Taylor has grown up and it shows in every aspect of her music. She shows maturing in a way that only Taylor can as she sings of sex and alcohol (there are 8 unique mentions of alcohol laced throughout the album), and even finally manages to throw an unexpected “shit” into track 3, I Did Something Bad – her very first public use of a curse word that wasn’t deciphered from a GIF taken from an award show. Yet none of it feels disingenuous – rather, a natural progression of a young woman and where you would expect her life to go if she weren’t like, the most famous woman in the world under 30.
When the track list was posted, just days before the album’s release, I was stoked to see that Taylor has brought back collaborations, and End Game is the perfect track to feature Tay’s best pal Ed Sheeran, and rapper friend Future, and this review really wouldn’t be complete if I didn’t discuss this masterpiece. A far cry from her previous collab with Ed, End Game is something you would never have expected to find on a Taylor Swift album, and yet after a couple of listens, it really feels like Reputation wouldn’t have been complete without it.

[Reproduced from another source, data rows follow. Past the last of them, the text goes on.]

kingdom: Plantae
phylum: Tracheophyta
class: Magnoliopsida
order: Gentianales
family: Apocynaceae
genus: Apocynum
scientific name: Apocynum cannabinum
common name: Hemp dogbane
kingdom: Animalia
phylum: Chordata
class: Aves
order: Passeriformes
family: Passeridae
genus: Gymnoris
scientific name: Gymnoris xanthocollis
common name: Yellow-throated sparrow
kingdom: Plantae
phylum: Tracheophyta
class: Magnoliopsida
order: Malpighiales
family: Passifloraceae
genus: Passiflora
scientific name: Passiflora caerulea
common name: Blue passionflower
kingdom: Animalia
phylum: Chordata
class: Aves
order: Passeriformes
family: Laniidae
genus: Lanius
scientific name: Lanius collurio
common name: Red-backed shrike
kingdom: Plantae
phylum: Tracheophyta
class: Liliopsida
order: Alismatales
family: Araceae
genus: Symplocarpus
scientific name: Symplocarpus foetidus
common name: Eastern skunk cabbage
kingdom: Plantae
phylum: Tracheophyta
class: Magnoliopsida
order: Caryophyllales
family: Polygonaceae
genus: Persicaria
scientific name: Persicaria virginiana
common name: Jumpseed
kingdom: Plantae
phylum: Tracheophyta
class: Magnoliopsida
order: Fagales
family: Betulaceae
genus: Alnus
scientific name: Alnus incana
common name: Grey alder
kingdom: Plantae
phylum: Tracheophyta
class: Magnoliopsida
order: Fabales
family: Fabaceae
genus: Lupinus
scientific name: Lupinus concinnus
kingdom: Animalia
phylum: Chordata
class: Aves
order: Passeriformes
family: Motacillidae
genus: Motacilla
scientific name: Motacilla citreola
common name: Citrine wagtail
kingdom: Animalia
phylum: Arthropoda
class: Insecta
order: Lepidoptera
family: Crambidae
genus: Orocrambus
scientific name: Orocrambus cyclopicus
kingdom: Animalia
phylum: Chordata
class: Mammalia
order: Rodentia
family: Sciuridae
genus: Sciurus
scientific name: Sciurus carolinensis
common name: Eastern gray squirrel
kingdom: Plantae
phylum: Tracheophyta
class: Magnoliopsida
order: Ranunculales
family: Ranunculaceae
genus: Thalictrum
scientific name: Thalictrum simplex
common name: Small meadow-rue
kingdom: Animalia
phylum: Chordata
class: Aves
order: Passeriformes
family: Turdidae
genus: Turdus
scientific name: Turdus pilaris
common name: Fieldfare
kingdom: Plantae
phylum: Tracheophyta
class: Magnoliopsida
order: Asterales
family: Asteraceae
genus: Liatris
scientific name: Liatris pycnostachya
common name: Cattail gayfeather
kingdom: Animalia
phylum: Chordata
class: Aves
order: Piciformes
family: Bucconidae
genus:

There are so many stand out tracks on this album – ones that make you want to dance, ones that make you feel like you can take on the world (I’m talking I Did Something Bad), ones that you relate to so strongly to that you feel as though you wrote them yourself (read: Dancing With Our Hands Tied) ones that make you feel hella sexy, and of course, ones that fill you with so much love that you can do nothing but let the salty tears roll down your cheeks and over your lips.
Through it all, through all the media battles and endless comments about her so-called man eating habits, Taylor has only ever wanted real love, and so it is only too appropriate that the record finishes with a song that highlights how she has found just that. Knowing that the woman who wrote the universal Swiftie favourite All Too Well has now written Reputation’s closing track New Year’s Day in which you are filled with the heart warming realisation that she has finally risen above the bullshit and found happiness in spite of it all, is really all that matters. Because while 11 years have passed since her self-titled debut release, and 11 years worth of ups and downs have happened during that time, underneath the new found resilience she was forced to build, she’s still just that hopeless romantic that we all fell in love with in the first place
There is nothing stronger than a woman who refuses to be torn down by her reputation. And oh my, is Taylor Swift one of the strongest of them all.
Long story short: with a little help from her dream team of producers, Taylor Swift has created her best record to date, and I have never loved her more.